If you still have doubts, ask them.

Point p is the point on the circle with (0,0) as the center and 2 as the radius, so the coordinates of the p point (a,b) satisfy a +b = 4

PA, PB, PC are the ...... of the application of the formula for the distance between two pointsThe formula is obtained: 3a +3b -4b+68, and substituting a +b = 4 to simplify: -4b+80

And because p is a circle, the range of a and b is in the range of -2,2 to get the result 72,88

This is mainly a matter of concept, that is, what can be expressed in terms of the absolute value of pa pb pc. The absolute value of Pa is the distance from point P to point A, and the two lines connected into line segments plus two lines perpendicular to the coordinate axis are a right triangle, and the absolute value of Pa is expressed by the Pythagorean theorem, and the same is true for PB PC.

Your step is the derivation process, do you see if there is such a relationship in the known? You didn't list the original question, and you asked how this step came about, of course, it was not clear.
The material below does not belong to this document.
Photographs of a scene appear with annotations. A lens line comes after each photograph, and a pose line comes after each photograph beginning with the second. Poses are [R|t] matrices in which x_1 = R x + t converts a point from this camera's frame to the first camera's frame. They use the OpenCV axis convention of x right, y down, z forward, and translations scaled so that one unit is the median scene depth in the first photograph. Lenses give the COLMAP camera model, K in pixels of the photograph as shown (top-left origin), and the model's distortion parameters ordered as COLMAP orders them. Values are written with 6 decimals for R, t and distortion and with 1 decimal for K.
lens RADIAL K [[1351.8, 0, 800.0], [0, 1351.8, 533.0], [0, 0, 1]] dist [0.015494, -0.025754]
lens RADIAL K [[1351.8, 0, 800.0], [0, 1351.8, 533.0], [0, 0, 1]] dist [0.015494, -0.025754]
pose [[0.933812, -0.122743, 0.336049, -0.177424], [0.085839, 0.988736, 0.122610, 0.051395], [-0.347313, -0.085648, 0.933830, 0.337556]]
If you list the original question, there must be known conditions in it that are related to this.

This process is okay, you can draw a picture and see.

Untie; The coordinates of the point p satisfy x y = 4

The point p is in a circle with a radius of 2 with the center of the circle (0,0), and the values of a and b must be greater than or equal to -2 and less than or equal to 2

Establish; The coordinates of the point p are (a, b).
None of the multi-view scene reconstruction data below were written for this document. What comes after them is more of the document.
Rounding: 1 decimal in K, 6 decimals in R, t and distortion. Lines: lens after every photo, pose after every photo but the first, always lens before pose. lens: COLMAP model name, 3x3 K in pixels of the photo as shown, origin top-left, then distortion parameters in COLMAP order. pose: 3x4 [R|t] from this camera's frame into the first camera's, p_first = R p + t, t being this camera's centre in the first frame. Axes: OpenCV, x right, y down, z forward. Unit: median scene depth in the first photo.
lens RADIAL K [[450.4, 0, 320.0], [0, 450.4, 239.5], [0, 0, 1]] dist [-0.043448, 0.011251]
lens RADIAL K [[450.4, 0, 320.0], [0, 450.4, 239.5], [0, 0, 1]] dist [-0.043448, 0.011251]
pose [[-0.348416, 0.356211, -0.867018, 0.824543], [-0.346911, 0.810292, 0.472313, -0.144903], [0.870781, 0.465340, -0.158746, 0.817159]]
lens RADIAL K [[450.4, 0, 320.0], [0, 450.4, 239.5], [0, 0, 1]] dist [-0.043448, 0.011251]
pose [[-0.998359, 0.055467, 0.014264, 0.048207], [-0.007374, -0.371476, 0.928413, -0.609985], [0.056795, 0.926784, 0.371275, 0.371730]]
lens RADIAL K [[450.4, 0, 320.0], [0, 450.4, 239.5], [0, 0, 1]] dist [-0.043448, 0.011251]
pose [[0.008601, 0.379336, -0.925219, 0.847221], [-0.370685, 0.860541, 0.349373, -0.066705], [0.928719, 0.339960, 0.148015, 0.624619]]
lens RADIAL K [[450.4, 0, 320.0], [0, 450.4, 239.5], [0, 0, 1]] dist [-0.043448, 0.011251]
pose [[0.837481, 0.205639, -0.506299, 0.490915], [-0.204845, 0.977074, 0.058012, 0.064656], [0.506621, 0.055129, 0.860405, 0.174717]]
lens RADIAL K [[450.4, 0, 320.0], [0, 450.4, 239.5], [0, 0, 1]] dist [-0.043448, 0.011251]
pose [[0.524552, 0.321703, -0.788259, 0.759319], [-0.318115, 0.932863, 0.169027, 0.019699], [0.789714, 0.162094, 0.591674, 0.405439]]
pa｜²＋pb｜²＋pc｜²=3a²＋3b²-4b＋68=3(a²＋b²)-4b＋68=-4b＋12＋68=-4b＋80

The value of b must be greater than or equal to -2 and less than or equal to 2

The value range is 72,88 closed.

Two straight lines have a maximum of 1 intersection point, that is: 1+0=1 (intersection point) Three straight lines have a maximum of 3 intersection points, that is: 1+2=3 (intersection point) Four straight lines have a maximum of 6 intersection points, that is:

1+2+3=6 (intersection) Five straight lines have a maximum of 10 intersections, that is: 1+2+3+4=10 (intersection) Six straight lines have a maximum of 15 intersections, that is: 1+2+3+4+5=15 (intersections) n straight lines have a maximum of:

1+2+3+4+5+..n-1) = n(n-1) 2 (intersection).
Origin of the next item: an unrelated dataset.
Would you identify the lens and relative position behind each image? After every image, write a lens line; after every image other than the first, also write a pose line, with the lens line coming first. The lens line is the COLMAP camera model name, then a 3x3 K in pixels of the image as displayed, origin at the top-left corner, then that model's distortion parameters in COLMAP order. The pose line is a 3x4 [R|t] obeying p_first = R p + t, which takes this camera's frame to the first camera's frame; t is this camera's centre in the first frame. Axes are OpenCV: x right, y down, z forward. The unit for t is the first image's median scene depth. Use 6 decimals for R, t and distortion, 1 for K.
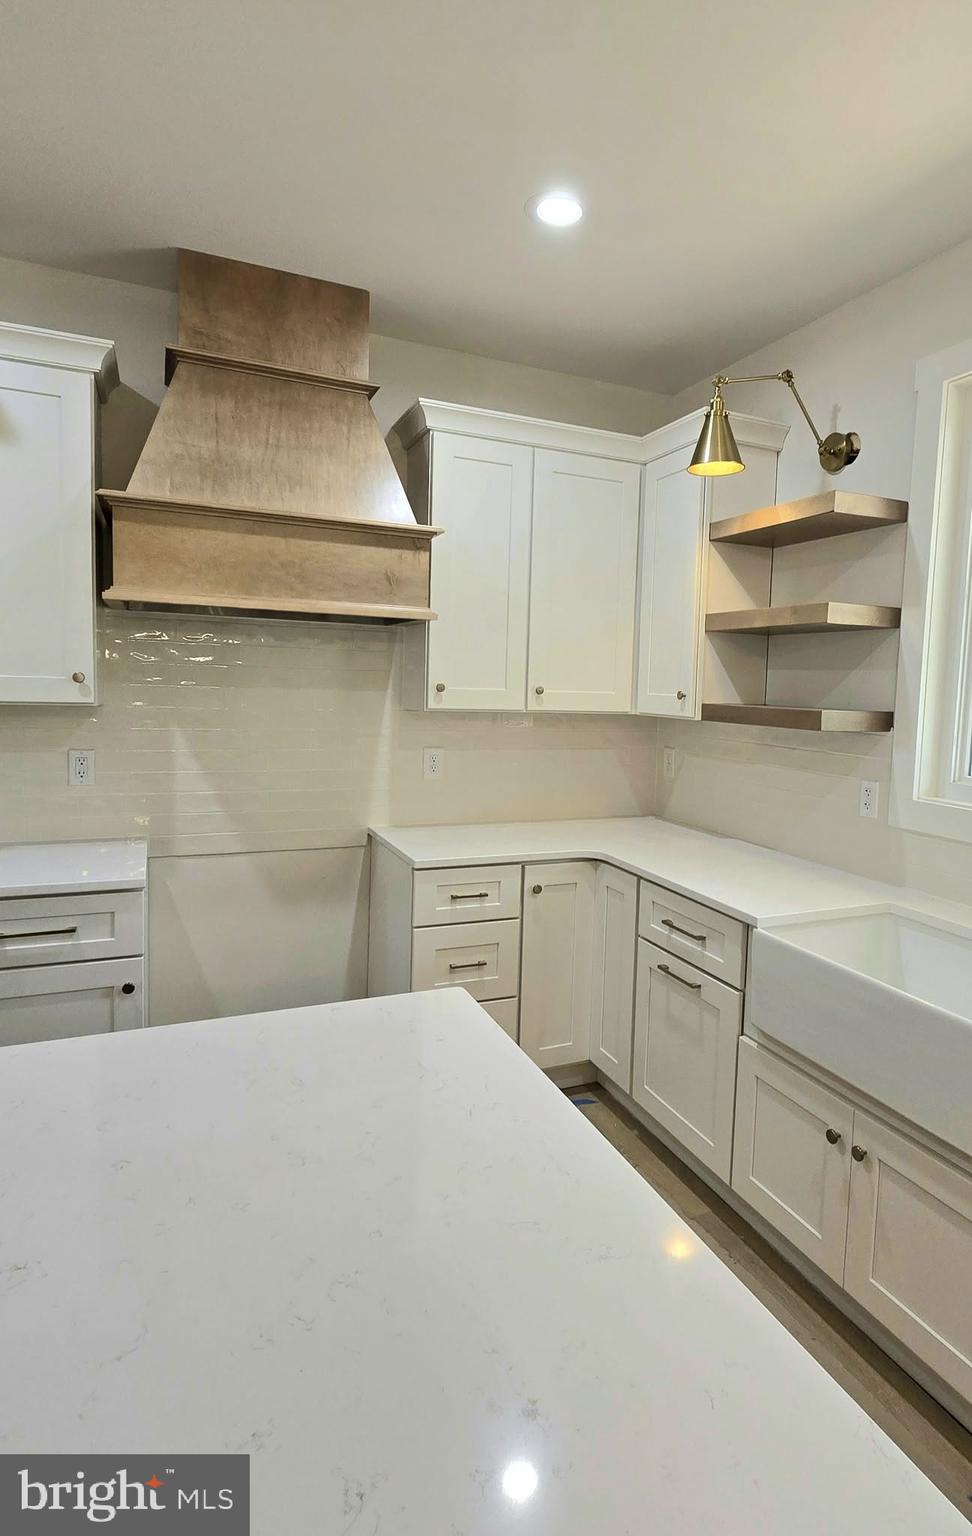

When n=15, n(n-1) 2=105 (intersection) So: 6 points make up 15 straight lines, and 15 straight lines have a maximum of 105 intersections.

Using the equivalent infinitesimal substitution theorem, when x->0, ln(1+x) and x are equivalent infinitesimal, i.e., when x->0, lim( ln(1+x) ) lim( x).

Intuitively, this is where ln(1+x) and x are interchangeable.

Although there is an equivalent infinitesimal substitution theorem, there is no equivalent infinity substitution theorem, but it doesn't matter, as long as you construct a quantity that tends to 0.

Since x-> infinity (you can't use equivalent infinitesimal anymore), -1 (x-1) -0 (you can use equivalent infinitesimal anymore).

Let -1 (x-1)=t, where t->0 can be used as equivalent infinitesimal when t->0, ln(1+t) and t are equivalent infinitesimal.

then the original formula can be expressed as lim (when t->0) (xln(1+t)) = lim(x*t) = lim(x* (1 (x-1)).

Suppose that when perpendicular, the coordinates of point p are (m,n) and the intersection point is in the first quadrant, i.e., m 0, n 0.

According to the projective theorem there is n = ( 3-m) ( 3 + m ) = 3-m and it is on the ellipse, so there is m 4 + n = 1

The simultaneous solution is m=(2 6) 3

Then when x (-m, m), are obtuse angles, i.e., pf1 pf2 0, so, the probability is 2m 2a = 6 3

Untie; Working hours = workload work efficiency. Set the workload to 1If the first year of secondary school students work hours, their productivity is 1

The working hours of the second year of junior high school students are 5 hours, and its work efficiency is 1 5

First find the remaining part of the time to roll Biqing, plus the time used for cooperation 1 hour, on Huiji is the required time.

Use 1-(1 is the amount of work remaining.

The time for the second year of junior high school students to complete alone is 2 3 1 5 = 10 3, and finally 10 3 + 1 = 13 3 is the shared big grip time.